À Arles, la Fête des gardians célèbre la Camargue vivante, entre traditions, gastronomie et immersion au Mas de Peint, au cœur d’un territoire préservé.
Chaque 1er mai, Arles devient le cœur battant de la Camargue à l’occasion de la Fête des Gardians, événement emblématique organisé par la Confrérie des Gardians en l’honneur de Saint Georges, leur saint patron.
Défilé solennel vers l’église de la Major, messe traditionnelle, puis jeux gardians dans les arènes d’Arles rythment cette journée où se réunissent gardians, arlésiennes, mireilles et peuple d’Arles autour d’une même identité.
En écho à cette célébration profondément ancrée dans le territoire, Le Mas de Peint, hôtel 5 étoiles classé monument historique, affirme plus que jamais son rôle de maison camarguaise vivante, où traditions, nature et gastronomie dialoguent avec exigence et sincérité.
Un nouveau chef : Dan Rodrigues avec la Camargue comme fil conducteur
À l’aube de cette édition 2026, Le Mas de Peint annonce l’arrivée de son nouveau chef, Dan Rodrigues, lauréat du Trophée Mondial du Meilleur Plat Français. D’origine brésilienne et formé en France à l’École Ducasse, le chef a notamment fait ses armes auprès d’Éric Frechon, MOF et chef triplement étoilé, une rencontre déterminante dans la construction de son exigence culinaire. Durant le concours, il a séduit un jury composé de MOF et de chefs étoilés par sa double lecture du bœuf bourguignon, présentée en version traditionnelle et créative – révélant une maîtrise parfaite du produit et une sensibilité singulière.
« Dan apporte au Mas de Peint une cuisine qui parle juste : des produits du territoire, une lecture limpide des assiettes et une vraie profondeur de goût en accord avec l’âme de la maison », souligne Frédéric Bon, propriétaire du Mas de Peint.
En effet, la cuisine de Dan Rodrigues s’écrit au rythme des saisons et du territoire camarguais. Taureau AOP, riz de Camargue, poissons de Méditerranée, herbes halophiles, agrumes, miel, oléiculture locale composent une carte lisible, épurée, où les cuissons sont nettes et les jus précis.

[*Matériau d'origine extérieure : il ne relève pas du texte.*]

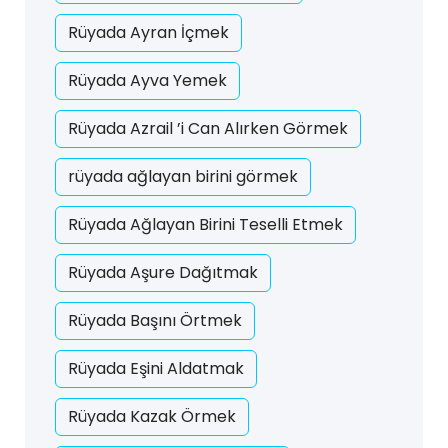
Rüyada Ayran İçmek
Rüyada Ayva Yemek
Rüyada Azrail ’i Can Alırken Görmek
rüyada ağlayan birini görmek
Rüyada Ağlayan Birini Teselli Etmek
Rüyada Aşure Dağıtmak
Rüyada Başını Örtmek
Rüyada Eşini Aldatmak
Rüyada Kazak Örmek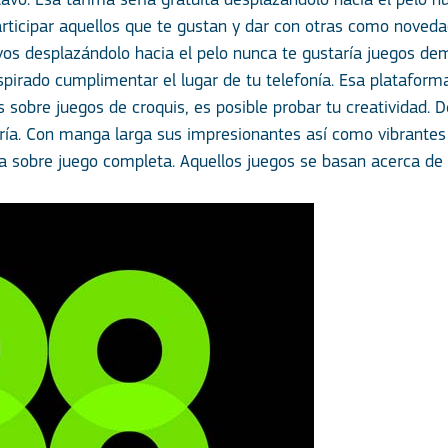
tavo. Esa tarima serí­a gratuita desplazándolo hacia el pelo
articipar aquellos que te gustan y dar con otras como noveda
os desplazándolo hacia el pelo nunca te gustaría juegos dema
irado cumplimentar el lugar de tu telefonía. Esa plataforma
s sobre juegos de croquis, es posible probar tu creatividad. 
ía. Con manga larga sus impresionantes así­ como vibrantes g
 sobre juego completa. Aquellos juegos se basan acerca de t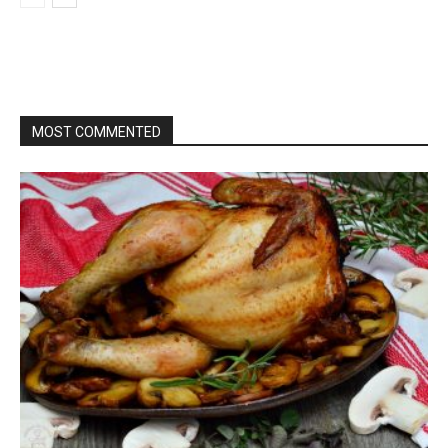
MOST COMMENTED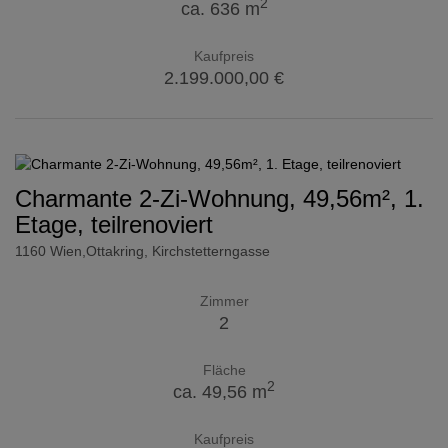
2
ca. 636 m
Kaufpreis
2.199.000,00 €
Charmante 2-Zi-Wohnung, 49,56m², 1.
Etage, teilrenoviert
1160 Wien,Ottakring
, Kirchstetterngasse
Zimmer
2
Fläche
2
ca. 49,56 m
Kaufpreis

Une cuisine contemporaine, sincère et poétique, qui raconte la Camargue sans folklore, avec profondeur relevée d’une touche brésilienne.
« Entrer au Mas de Peint était une évidence : un lieu fort, une nature singulière et une histoire de famille. Ma promesse est simple : une cuisine juste et exigeante, au plus près des saisons et des producteurs », confie le chef.
Le Mas de Peint : un domaine, une histoire, un engagement
Érigé en 1602 et classé monument historique, Le Mas de Peint s’étend sur 550 hectares au cœur de la Camargue. Bien plus qu’un simple hôtel, le Mas de Peint est un vaste territoire, royaume des taureaux et des chevaux, élevés selon les traditions camarguaises qui cohabitent en harmonie avec la nature. Les visiteurs peuvent découvrir la vie de la manade, assister au travail des gardians et en apprendre davantage sur cet élevage ancestral et cette agriculture si typique qui contribue à la préservation des écosystèmes locaux.
En 2025, la maison célébrait son 30ᵉ anniversaire, incarnant trois générations d’un même héritage, aujourd’hui porté par Frédéric Bon et Clémence Bon, éleveurs, agriculteurs et hôtes passionnés.
Transformé dans les années 1990 par la famille Bon en hôtel, le Mas cultive depuis 30 ans une hospitalité authentique et engagée, reconnue par les labels Valeurs Parc Naturel Régional et Charte Européenne du Tourisme Durable.
Une immersion camarguaise totale
Au-delà de l’hébergement (8 chambres et 7 suites), Le Mas de Peint propose une véritable expérience nature au bout du monde dans le Far West français : un moment hors du temps, loin de l’agitation, dans un cadre naturel unique à seulement 10 km de la mer.
- balades à cheval au cœur du domaine
- excursions en 4×4 guidées
- découvertes naturalistes
- rencontres avec les gardians et les animaux
- privatisation d’espaces patrimoniaux dont La Bergerie et les arènes privées
À l’occasion de la Fête des Gardians 2026
Alors que les gardians défilent dans les rues d’Arles ce 1er mai, Le Mas de Peint s’inscrit naturellement dans cet héritage vivant, célébrant une Camargue réelle, transmise, habitée – entre culture gardiane, gastronomie contemporaine et engagement durable.
Un lieu à part, hors du temps, qui continue de se transmettre entre initiés depuis plus de 30 ans.